Posted on:2007-04-02Degree:Ph.DType:Dissertation
University:University of VirginiaCandidate:Field, Robin ElizabethFull Text:PDF
GTID:1445390005964297Subject:Unknown
Abstract/Summary:
My dissertation identifies a new genre of contemporary American fiction, the rape novel, which cuts powerfully across color lines to offer a unifying understanding of ethnic American fiction at the end of the 20th century. Critics such as Sabine Sielke and Mieke Bal have argued convincingly that representations of rape in earlier American fiction foremost signify concerns about race, class, and nationality. Building upon this work, I demonstrate how African American, Asian American, Latina, and Anglo-American women in the 1970s and early 1980s collectively challenged the traditional troping of sexual violence that erased female subjectivity and agency, The rape novel not only foregrounds the victim and her story in a textual centering which restores her dignity and self-worth; but it also develops new narratological strategies for portraying violent, disturbing subject matter.; My first two chapters demonstrate how the new understanding of the victim's psyche in rape fiction is derived from two main sources: the literature of the anti-rape movement and autobiographical accounts of sexual assault. My next three chapters describe the rhetorical and narratological strategies---realism, postmodernism, and trauma writing---used to represent the experience of sexual assault in these works. Chapter Three demonstrates how the first rape novels, written in the 1970s, demand that rape be understood as the violation of a woman's person.
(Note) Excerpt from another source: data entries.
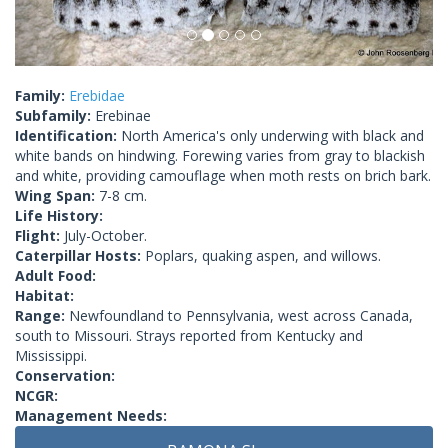
Family:
Erebidae
Subfamily:
Erebinae
Identification:
North America's only underwing with black and
white bands on hindwing. Forewing varies from gray to blackish
and white, providing camouflage when moth rests on brich bark.
Wing Span:
7-8 cm.
Life History:
Flight:
July-October.
Caterpillar Hosts:
Poplars, quaking aspen, and willows.
Adult Food:
Habitat:
Range:
Newfoundland to Pennsylvania, west across Canada,
south to Missouri. Strays reported from Kentucky and
Mississippi.
Conservation:
NCGR:
Management Needs:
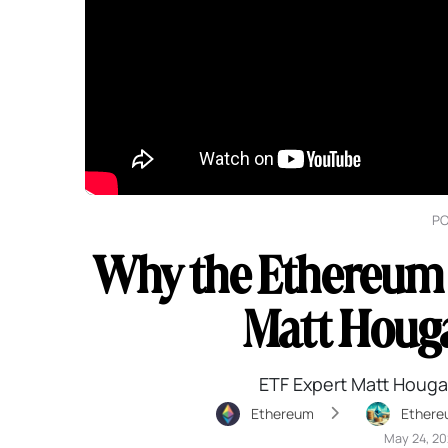
P
Why the Ethereum E
Matt Houga
ETF Expert Matt Houga
Ethereum
Ethere
May 24, 2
This rescripting of rape as a figure of violence and disempowerment is achieved through the unflinchingly realistic portrayal of sexual violence on the page. My fourth chapter identifies the central prerogative of rape fiction of the 1980s: to underscore the legitimacy of the traumatic experience by providing in-depth accounts of the physical and psychological repercussions of the assault. My final chapter explains the shift away from realist representations of sexual assault to the more oblique and fractured depictions offered in the rape novels of the 1990s. Ultimately, my dissertation offers a radical reconsideration of the late 20th century American novel, first by underscoring the importance of women's activism upon its form and content, and secondly, by offering the rape novel as evidence for the critical necessity of reading across ethnic literary traditions.